Owners Ins. Co. v. Dakota Station II Condo. Ass’n, Inc.began when Dakota Station II Condominium Association Inc. (“Dakota”) and its insurer, Owners Insurance Company (“Owners”) could not agree on how to value two claims arising out of weather damage. To settle the differences and come to a resolution, Dakota invoked the appraisal provision in the insurance policy instructing each party to select its own “competent and impartial appraiser.” Ultimately, a court-appointed umpire considered six cost categories in dispute and adopted four of Owners’ estimates and two of Dakota’s.

Owners filed a petition to vacate the award, alleging that Dakota’s appraiser “acted improperly by entering into a contract … that capped her fees at five percent of the insurance award (allegedly giving her a financial interest in the outcome).” Under this fee arrangement it was possible that the appraiser would collect more fees for a higher award. Owners argued that the appraiser’s potential financial interest meant that the appraiser was not “impartial” as required by the policy.
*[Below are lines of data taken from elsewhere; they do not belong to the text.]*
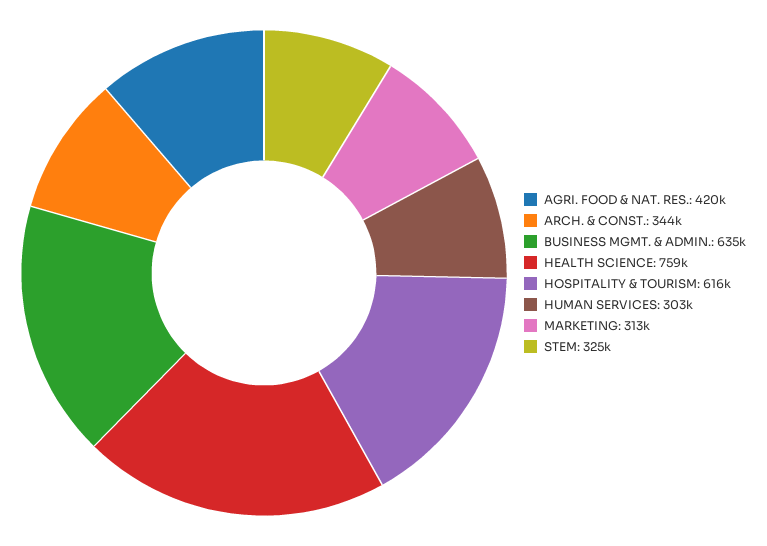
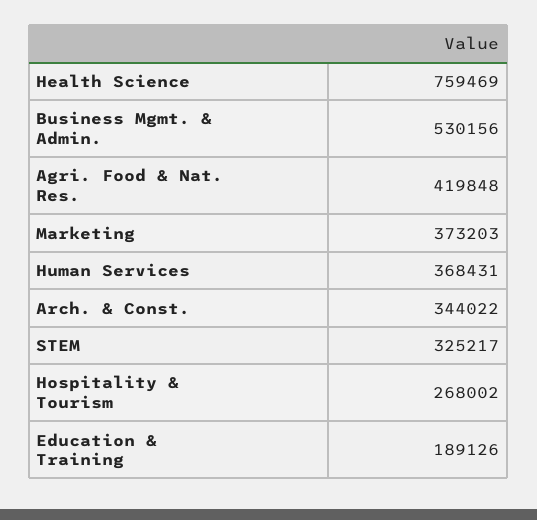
  {
    "AGRI. FOOD & NAT. RES.": 419848,
    "ARCH. & CONST.": 344022,
-   "BUSINESS MGMT. & ADMIN.": 635000,
+   "BUSINESS MGMT. & ADMIN.": 530156,
    "HEALTH SCIENCE": 759469,
-   "HOSPITALITY & TOURISM": 616000,
+   "HOSPITALITY & TOURISM": 268002,
-   "HUMAN SERVICES": 303000,
+   "HUMAN SERVICES": 368431,
-   "MARKETING": 313000,
+   "MARKETING": 373203,
-   "STEM": 325217
+   "STEM": 325217,
+   "Education & Training": 189126
  }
After two lower courts held in favor of the insured, the Colorado Supreme Court granted certiorari and considered two issues: (A) the meaning of the language “impartial” in the appraisal provision, and (B) whether the fee arrangement meant that Dakota’s appraiser was not impartial as a matter of law.

The Court affirmed the lower court’s holdings in part, holding that appraisers were not necessarily held to the same strict standards of impartiality as arbitrators. On the other issues, the Court overturned the lower court. The Court held that the appraisal provision is not ambiguous, and that the plain meaning of “impartial” is “[n]ot favoring one side more than another; unbiased and disinterested; unswayed by personal interest.” In comparing this with the plain meaning of “advocate” – “[s]omeone who assists, defends, pleads, or prosecutes for another” – the court concluded that an appraiser cannot simultaneously advocate for a party and be impartial.
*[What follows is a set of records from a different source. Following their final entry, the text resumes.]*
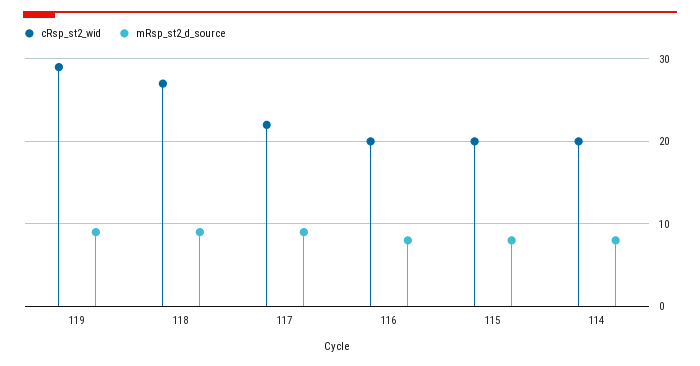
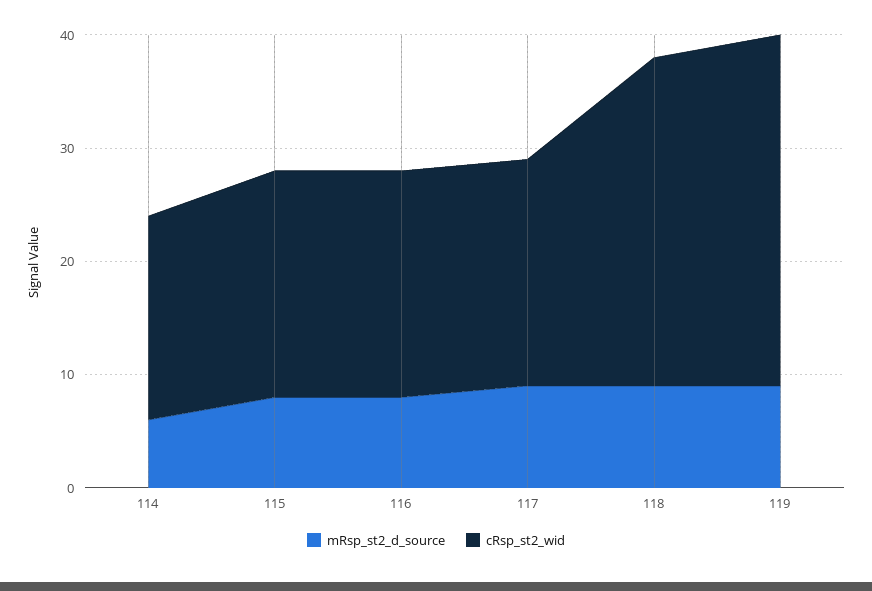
  {
    "cRsp_st2_wid": {
-     "119": 29,
+     "119": 31,
-     "118": 27,
+     "118": 29,
-     "117": 22,
+     "117": 20,
      "116": 20,
      "115": 20,
-     "114": 20
+     "114": 18
    },
    "mRsp_st2_d_source": {
      "119": 9,
      "118": 9,
      "117": 9,
      "116": 8,
      "115": 8,
-     "114": 8
+     "114": 6
    }
  }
The Court relied on the fact that there is nothing in the provision suggesting that an appraiser would put forth values on behalf of a party that hired it. “[W]e can’t endorse a reading of the impartiality requirement that suggests one can simultaneously be an ‘advocate’ for one of the parties and be ‘impartial.’”
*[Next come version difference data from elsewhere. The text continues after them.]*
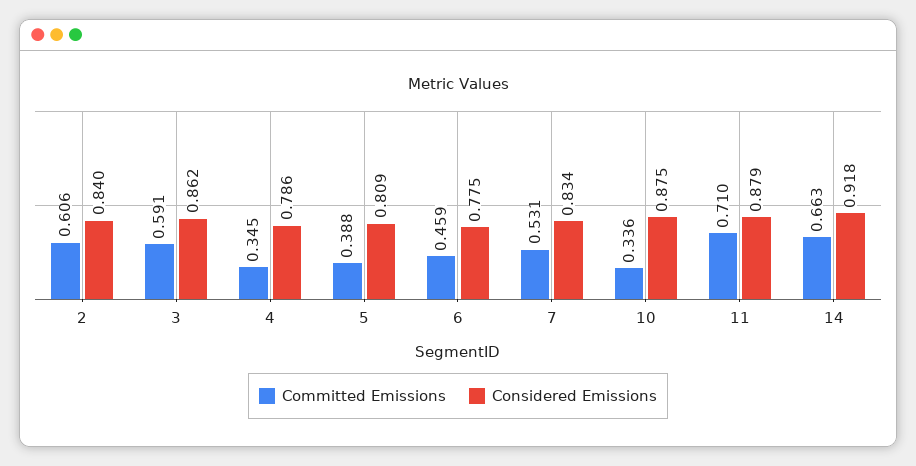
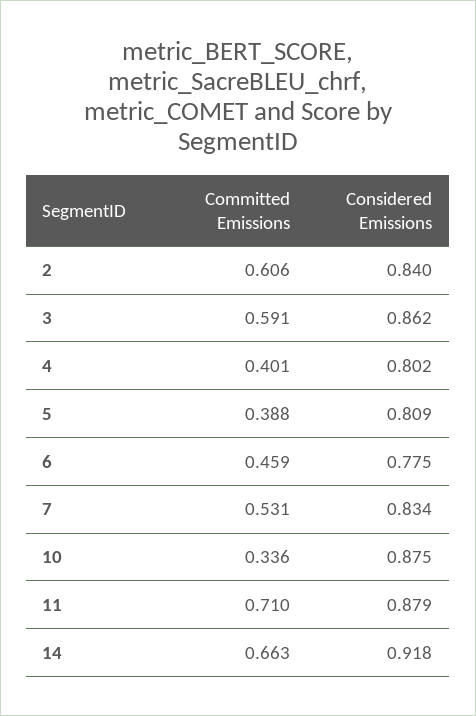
  {
    "Committed Emissions": {
      "2": 0.606,
      "3": 0.591,
-     "4": 0.345,
+     "4": 0.401,
      "5": 0.388,
      "6": 0.459,
      "7": 0.531,
      "10": 0.336,
      "11": 0.71,
      "14": 0.663
    },
    "Considered Emissions": {
      "2": 0.84,
      "3": 0.862,
-     "4": 0.786,
+     "4": 0.802,
      "5": 0.809,
      "6": 0.775,
      "7": 0.834,
      "10": 0.875,
      "11": 0.879,
      "14": 0.918
    }
  }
The Court also concluded that in this case, the contingent-cap fee arrangement did not render the appraiser biased as a matter of law. The fees did not reach a level that would have been capped, even under Owner’s appraiser’s valuation, and thus the contingent-cap did not affect what the appraiser was paid. The appraiser did not “believe the cap was in effect and there is seemingly no relationship between the fees billed by the appraiser and the estimates she put forth, we can’t say that hypothetical incentives rendered her partial.”

Several judges dissented from the majority opinion, warning that the holding further “tips the scale in favor of the insurance industry,” widening the imbalance of power in this area.

The holding may be impractical, requiring humans to ignore their natural instincts, because “when an appraiser advocates for her own work and final valuation, she essentially advocates for one party, and it’s human nature to expect (and want) an appraiser to advocate for her own work and final valuation.” It seems unlikely that each party would select and compensate its own appraiser and expect that appraiser to not advocate for or favor its side. After all, the umpire is supposed to fulfill the unbiased third-party role in the appraisal process.

Colorado’s holding should put both insurers and policyholders on notice to review the language of appraisal provisions commonly found in first party policies, including homeowners, commercial property, and builders risk insurance. Parties should consider whether this is the arrangement they want and whether to negotiate for a process that expressly allows for appraisers to advocate on their behalf to the umpire. Otherwise, they run the risk that a favorable award can be vacated based on an after-the-fact showing of partiality or bias.

In addition to reviewing appraisal provisions, parties should carefully consider the appraiser selection process and vet potential appraisers before the appraisal process begins.